Commissioner Wendy Alderson thought that there were advantages to Barker’s suggestion, but Planning Director Ainslie said this particular wrinkle had already been ironed out.
“I do like Michelle’s (Barker) point that you know if there are different drop off areas, and the passengers are already dispersed and and that’s kind of, you know, killing two birds with one stone, per se,” said Alderson. “So that’s something that sticks out in her comments to me.”
Ainslie responded that centralization on the front end of a tour was easier on passengers who are completely unfamiliar with Sitka — but dispersion on the back end had the benefits Alderson was looking for: “Absolutely. And I think one of the one of the great things that has evolved, particularly during the the Harrigan conversations is that several tour operators are now planning to meet passengers here at Harrigan. But then when they do drop off, drop them off at a different location. So we have a centralized meeting place so everyone knows to go to the same point. But then when they’re done with their tour, they can be dropped off at O’Connell or they can get dropped off downtown.”
By far the largest section of the plan is devoted traffic, including a number of possibilities for altering the traffic pattern downtown, by closing Lincoln Street to vehicle traffic entirely on large ship days, or creating one-way traffic flow from Lincoln to various side streets permanently, and building permanent pedestrian infrastructure to make it work.
Ainslie reminded commissioners that they had already put a pin in this section, too.
“So the recommendation from the planning commission was the full closure option from 10am to 4p.m. On days with 3,000 or more cruise ship passengers with the stipulation that efforts to find downtown parking solutions be prioritized.”
Ainslie referred the commission to an engineering study concluding that the maximum number of people who could occupy the sidewalks downtown – moving at no more than “a shuffle” – is 1,600. Based on the projected schedule for 2022, Sitka would have 47 days with more than 3,000 people on the streets, and 24 days with between 6-8,000 people, making a full closure the only option to prevent a human logjam.
At least one member of the audience didn’t think that was feasible. Michael Harmon is the director of Public Works, which would oversee the work to implement the traffic plan. Harmon had his doubts.
“I just wanted to add on this modified full closure, and that the ability to stand this up and take it down every day, or whatever we’re doing — I can’t think of a way to do that. And make it safe,” he said.
To which planning commission chair Chris Spivey replied, mostly tongue in cheek, “Unfortunately, that would not be our problem.”
Built-in to the short-term plan is a recognition that Sitka is entering a new future of large-scale cruise visitation.
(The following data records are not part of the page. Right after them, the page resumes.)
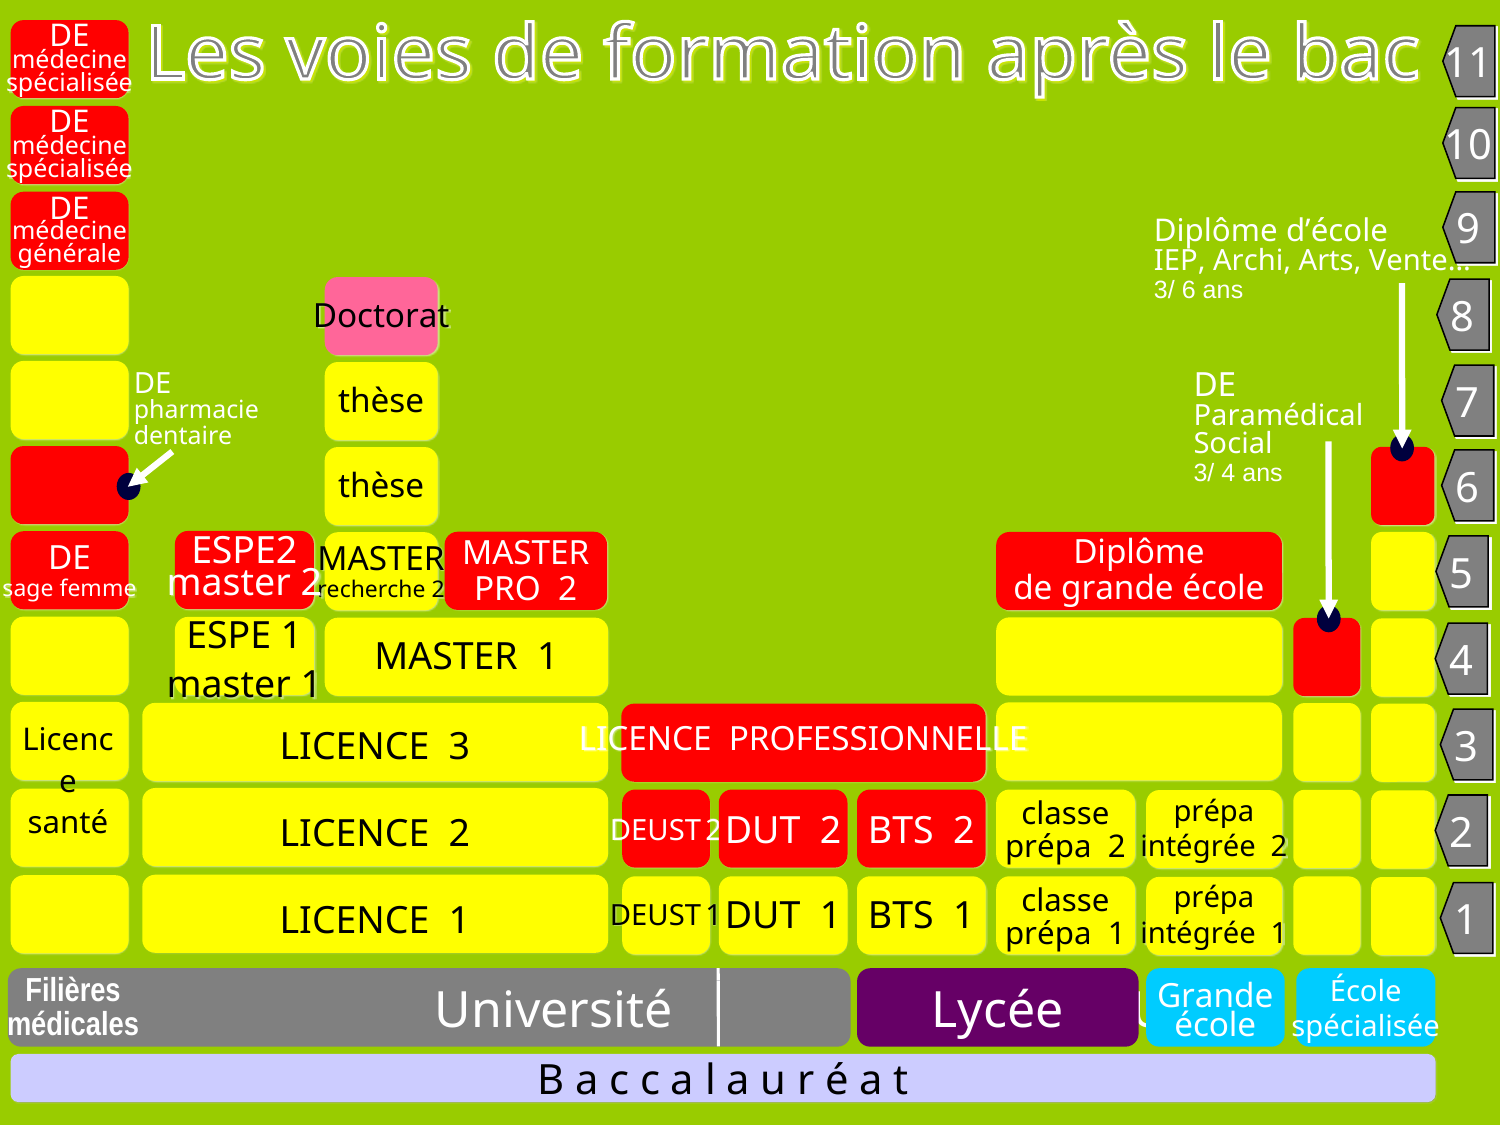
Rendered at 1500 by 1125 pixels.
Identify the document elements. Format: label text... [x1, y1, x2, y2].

text_box thèse [324, 447, 438, 526]
text_box Les voies de formation après le bac [395, 37, 432, 80]
text_box [1371, 618, 1435, 697]
text_box [1371, 436, 1435, 526]
text_box [1293, 703, 1361, 782]
text_box Diplôme d’école IEP, Archi, Arts, Vente… 3/ 6 ans [1139, 202, 1487, 312]
text_box École spécialisée [1296, 968, 1436, 1047]
text_box LICENCE 3 [142, 702, 609, 782]
text_box thèse [324, 362, 438, 441]
text_box DUT 2 [718, 789, 848, 868]
text_box classe prépa 1 [996, 876, 1135, 955]
text_box [10, 616, 129, 695]
text_box DUT 1 [718, 876, 848, 955]
text_box BTS 2 [857, 789, 986, 868]
text_box Les voies de formation après le bac [285, 38, 325, 79]
text_box Les voies de formation après le bac [604, 21, 634, 79]
text_box Les voies de formation après le bac [1155, 37, 1185, 80]
text_box Les voies de formation après le bac [715, 37, 775, 79]
text_box [12, 701, 127, 708]
text_box 11 [1442, 25, 1495, 97]
text_box Les voies de formation après le bac [683, 37, 708, 79]
text_box [1371, 877, 1435, 956]
text_box [10, 875, 129, 954]
text_box Les voies de formation après le bac [543, 37, 580, 80]
text_box prépa intégrée 1 [1146, 876, 1283, 955]
text_box 10 [1442, 107, 1495, 179]
text_box Lycée [857, 968, 1139, 1047]
text_box [1293, 607, 1361, 697]
text_box 9 [1442, 191, 1495, 263]
text_box MASTER 1 [324, 617, 609, 696]
text_box Les voies de formation après le bac [1342, 37, 1377, 80]
text_box ESPE2 master 2 [174, 530, 314, 610]
text_box Les voies de formation après le bac [989, 37, 1024, 80]
text_box MASTER recherche 2 [324, 532, 438, 611]
text_box MASTER PRO 2 [444, 531, 608, 610]
text_box Les voies de formation après le bac [152, 25, 184, 79]
text_box LICENCE 2 [142, 787, 609, 867]
text_box prépa intégrée 2 [1146, 790, 1283, 869]
text_box [1293, 789, 1361, 868]
text_box B a c c a l a u r é a t [10, 1053, 1436, 1103]
text_box Les voies de formation après le bac [1298, 21, 1336, 80]
text_box DE médecine spécialisée [10, 105, 129, 185]
text_box Filières médicales [0, 966, 155, 1050]
text_box DE pharmacie dentaire [118, 357, 274, 459]
text_box 2 [1435, 795, 1488, 866]
text_box Les voies de formation après le bac [439, 37, 469, 80]
text_box Les voies de formation après le bac [634, 37, 673, 80]
text_box [996, 617, 1283, 696]
text_box Les voies de formation après le bac [1083, 37, 1108, 79]
text_box LICENCE 1 [142, 874, 609, 953]
text_box classe prépa 2 [996, 789, 1135, 868]
text_box Doctorat [324, 277, 438, 356]
text_box Grande école [1146, 968, 1285, 1047]
text_box DE médecine spécialisée [10, 20, 129, 99]
text_box Les voies de formation après le bac [784, 37, 818, 80]
text_box Les voies de formation après le bac [1036, 37, 1073, 98]
text_box Les voies de formation après le bac [876, 37, 915, 80]
text_box Les voies de formation après le bac [925, 37, 961, 79]
text_box Licence santé [0, 708, 137, 806]
text_box Université IUT [155, 968, 718, 1047]
text_box [1371, 531, 1435, 611]
text_box 7 [1441, 365, 1494, 437]
text_box BTS 1 [857, 876, 986, 955]
text_box Les voies de formation après le bac [1111, 37, 1148, 80]
text_box 6 [1441, 449, 1494, 521]
text_box DEUST 2 [622, 789, 710, 868]
text_box Université IUT [719, 968, 851, 1047]
text_box ESPE 1 master 1 [174, 616, 314, 696]
text_box Les voies de formation après le bac [496, 21, 534, 80]
text_box [1293, 876, 1361, 955]
text_box DE Paramédical Social 3/ 4 ans [1178, 355, 1379, 496]
text_box [1371, 790, 1435, 869]
text_box 8 [1436, 279, 1490, 351]
text_box 5 [1435, 535, 1489, 607]
text_box [1371, 703, 1435, 782]
text_box LICENCE PROFESSIONNELLE [621, 703, 986, 782]
text_box 4 [1435, 623, 1488, 695]
text_box [10, 806, 129, 867]
text_box Les voies de formation après le bac [189, 37, 225, 80]
text_box [10, 446, 141, 525]
text_box [10, 275, 129, 355]
text_box Les voies de formation après le bac [1232, 37, 1268, 80]
text_box Les voies de formation après le bac [232, 37, 263, 80]
text_box 1 [1440, 882, 1493, 954]
text_box [10, 360, 118, 440]
text_box DE médecine générale [10, 191, 129, 270]
text_box DEUST 1 [622, 876, 710, 955]
text_box DE sage femme [10, 531, 129, 610]
text_box Diplôme de grande école [996, 531, 1283, 611]
text_box [996, 702, 1282, 781]
text_box Les voies de formation après le bac [329, 37, 368, 80]
text_box Les voies de formation après le bac [1386, 37, 1418, 80]
text_box 3 [1440, 709, 1493, 780]
text_box Les voies de formation après le bac [825, 29, 851, 80]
Ainslie said that longer-term plans must include beefing up infrastructure downtown; building more restrooms; installing more trash cans, benches, and water stations; and improving and incentivizing pedestrian and bike access to downtown for Sitka residents.
But this coming year was going to be about holding things together.
“Right now we have, you know, a reasonable level of confidence that most of our systems will be able to handle the levels of visitation that we’re expecting,” she said. “Again, it’s just the wear and tear and how quickly all of that infrastructure, those assets, will degrade over time, and how often we might be needing to do additional maintenance, how often we might be seeing additional breakdowns and that sort of thing. That’s, that’s really the major unknown.”
The Sitka Planning Commission and the Sitka Assembly are scheduled to meet in a work session on January 13 to review the draft 2022 Short-Term Tourism Plan.